No Brasil dirigem apodos aos trabalhadores, que são apelidados de ...... desprezível. Gostaria de lembrar que foi essa ..... desprezível que promoveu rapidamente a grandeza econômica do capitalismo japonês, mediante a organização sindical, que defendia as reivindicações dos trabalhadores, e a participação na direção das empresas, como ocorreu em 1946. Nesse ano, os Estados Unidos incentivaram a reforma agrária no Japão, não para dividir terras, porque lá a propriedade fundiária média é de 8 mil metros quadrados apenas, mas porque 25% da mão-de-obra era assalariada, o que contrariava os princípios norte-americanos.
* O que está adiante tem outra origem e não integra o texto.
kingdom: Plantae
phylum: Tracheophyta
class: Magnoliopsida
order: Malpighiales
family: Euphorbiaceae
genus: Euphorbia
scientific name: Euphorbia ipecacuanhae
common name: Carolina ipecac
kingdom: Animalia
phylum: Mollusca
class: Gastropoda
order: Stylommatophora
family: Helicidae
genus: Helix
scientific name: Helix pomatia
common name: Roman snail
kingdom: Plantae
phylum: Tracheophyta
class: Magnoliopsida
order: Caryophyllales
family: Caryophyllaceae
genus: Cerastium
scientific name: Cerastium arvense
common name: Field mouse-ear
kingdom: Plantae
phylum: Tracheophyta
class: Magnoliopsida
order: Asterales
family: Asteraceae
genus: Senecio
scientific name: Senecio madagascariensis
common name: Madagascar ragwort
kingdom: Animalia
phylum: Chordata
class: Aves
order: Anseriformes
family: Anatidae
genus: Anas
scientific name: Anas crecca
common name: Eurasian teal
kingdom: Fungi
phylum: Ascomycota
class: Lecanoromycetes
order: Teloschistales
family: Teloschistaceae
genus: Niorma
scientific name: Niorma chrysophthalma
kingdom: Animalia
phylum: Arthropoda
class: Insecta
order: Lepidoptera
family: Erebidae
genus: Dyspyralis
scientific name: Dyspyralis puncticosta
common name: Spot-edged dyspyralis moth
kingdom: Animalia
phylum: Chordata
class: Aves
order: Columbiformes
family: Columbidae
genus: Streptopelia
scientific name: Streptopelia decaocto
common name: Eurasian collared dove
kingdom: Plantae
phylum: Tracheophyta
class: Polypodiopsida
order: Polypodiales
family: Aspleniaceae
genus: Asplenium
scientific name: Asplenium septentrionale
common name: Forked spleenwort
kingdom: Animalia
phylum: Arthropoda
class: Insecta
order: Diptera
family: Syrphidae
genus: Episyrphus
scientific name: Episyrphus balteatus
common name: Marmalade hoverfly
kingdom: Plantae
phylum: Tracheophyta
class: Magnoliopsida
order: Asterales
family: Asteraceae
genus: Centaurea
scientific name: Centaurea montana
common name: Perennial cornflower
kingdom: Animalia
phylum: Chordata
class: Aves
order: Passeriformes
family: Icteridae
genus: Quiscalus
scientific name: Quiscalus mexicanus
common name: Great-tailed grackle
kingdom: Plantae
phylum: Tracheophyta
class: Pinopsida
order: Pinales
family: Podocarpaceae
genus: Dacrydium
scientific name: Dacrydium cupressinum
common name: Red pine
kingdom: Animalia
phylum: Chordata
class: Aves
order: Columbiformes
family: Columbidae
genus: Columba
Os Estados Unidos estavam acostumados a ver a atividade agrícola ser desempenhada pela família e não pelo trabalho assalariado. Julgaram, assim que 25% de trabalho assalariado na agricultura japonesa era demais. Então, resolveram promover uma reforma agrária para reduzir o trabalho assalariado nesse importante setor da atividade econômica. Foi o aumento de salários que obrigou o Japão e todos os países capitalistas onde isso se verificou, como a Alemanha, a investir em tecnologia. Com o aumento de salário, era preciso substituir a mão-de-obra, esse fator caro, por fator mais eficiente. Aí surgiram as inovações tecnológicas que são continuamente injetadas na economia dos grandes países, onde os salários constituem item muito elevado no custo da produção.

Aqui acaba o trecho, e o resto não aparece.